A BROMSGROVE woman who was a GI bride during the Second World War came back to retrace her roots, nearly 60 years after emigrating to the USA.

Jean Sellars, aged 81, originally from Broad Street, Sidemoor, moved to Falmouth, Kentucky, in 1946, after marrying Raymond Sellars, an American soldier based at the All Saints Hospital US soldiers' camp.

She recently returned home, with friend Charlene Oliver, for only the second time, to visit her two sisters Margaret Bartlett and Mary Crawford.

But Jean believes Bromsgrove has changed enormously from the town she left aged just 22-years-old.

"It's just not the same," she said.

"Everything is so different, I remember it being all the little shops, but its been 59 years, so things are going to have changed."
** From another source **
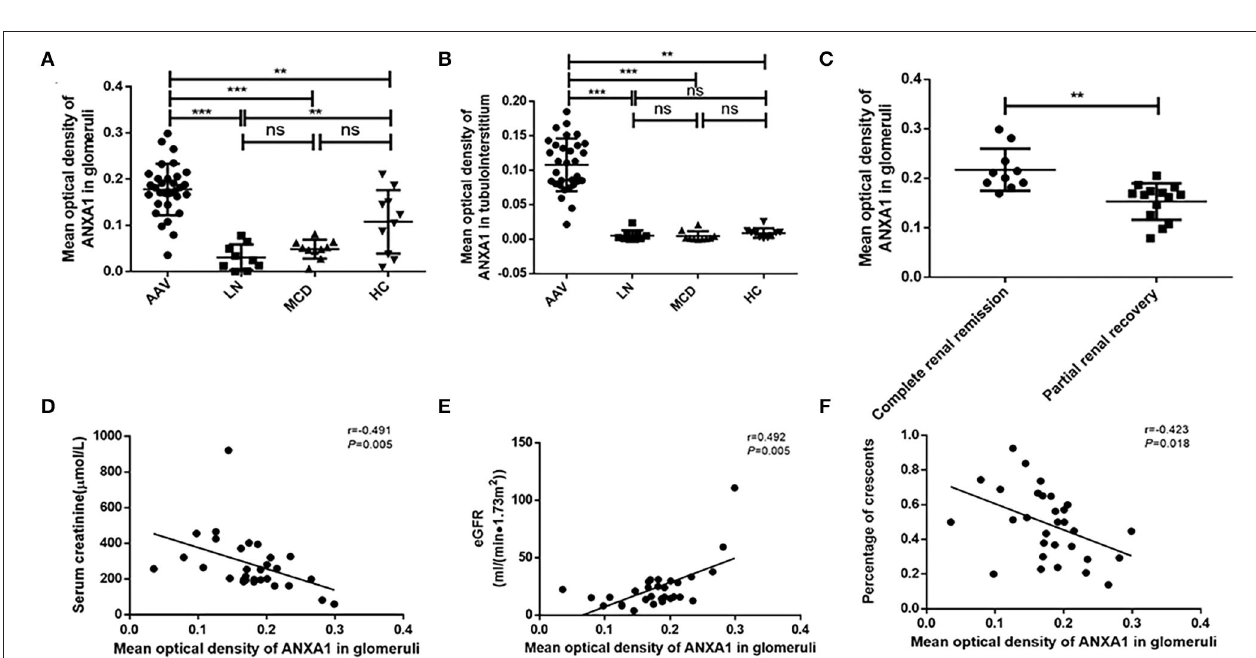
FIGURE 4 | (A) Mean optical density of ANXA1 in glomeruli of AAV patients, LN, MCD and healthy controls respectively. (B) Mean optical density of ANXA1 in tubulointerstitium of AAV patients, LN, MCD and healthy controls respectively. (C) Comparison of ANXA1 expression of patients achieving complete renal recovery with those achieving partial renal recovery. (D–F) Correlation analyses of ANXA1 expression in glomeruli of AAV patients with serum creatinine (D) , eGFR (E) and the proportion of crescents (F) , respectively. AAV, anti-neutrophil cytoplasmic antibody (ANCA)-associated vasculitis; ANXA1, annexin A1; eGFR, estimated glomerular filtration rate; HC, healthy control; LN, lupus nephritis; MCD, minimal change disease; ns, no significance ( P > 0.05). ** P < 0.01, *** P < 0.001.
Despite the changes, however, Jean will always hold personal memories here.

Her parents, Mr and Mrs Jaynes, and her son Morris Raymond Sellars, who lived for just 12 hours, are buried at the town's St John's Church.

Soon after marrying Jean at All Saints Church in 1944, husband Raymond was called over to Japan.

Midway through his journey the war ended, and he was directed back to his home in Kentucky.

On joining him, Jean helped him to run a tobacco farm, before Raymond passed away in 1988, aged 78.

The environment Jean arrived in was a very quiet one, compared to the struggle of war-time Britain.

"Until the war was over, I worked in one of the ammunition factories," she explains.

"I nearly lost one of my hands in one of the machines.

"Also on another occasion, me and my sister had just done the garden all nice, then the sirens went off.

"We came back out and the garden had been destroyed.

"I got so mad at that German plane!

"When I arrived in Kentucky, even though people were affected, everything had really quietened down."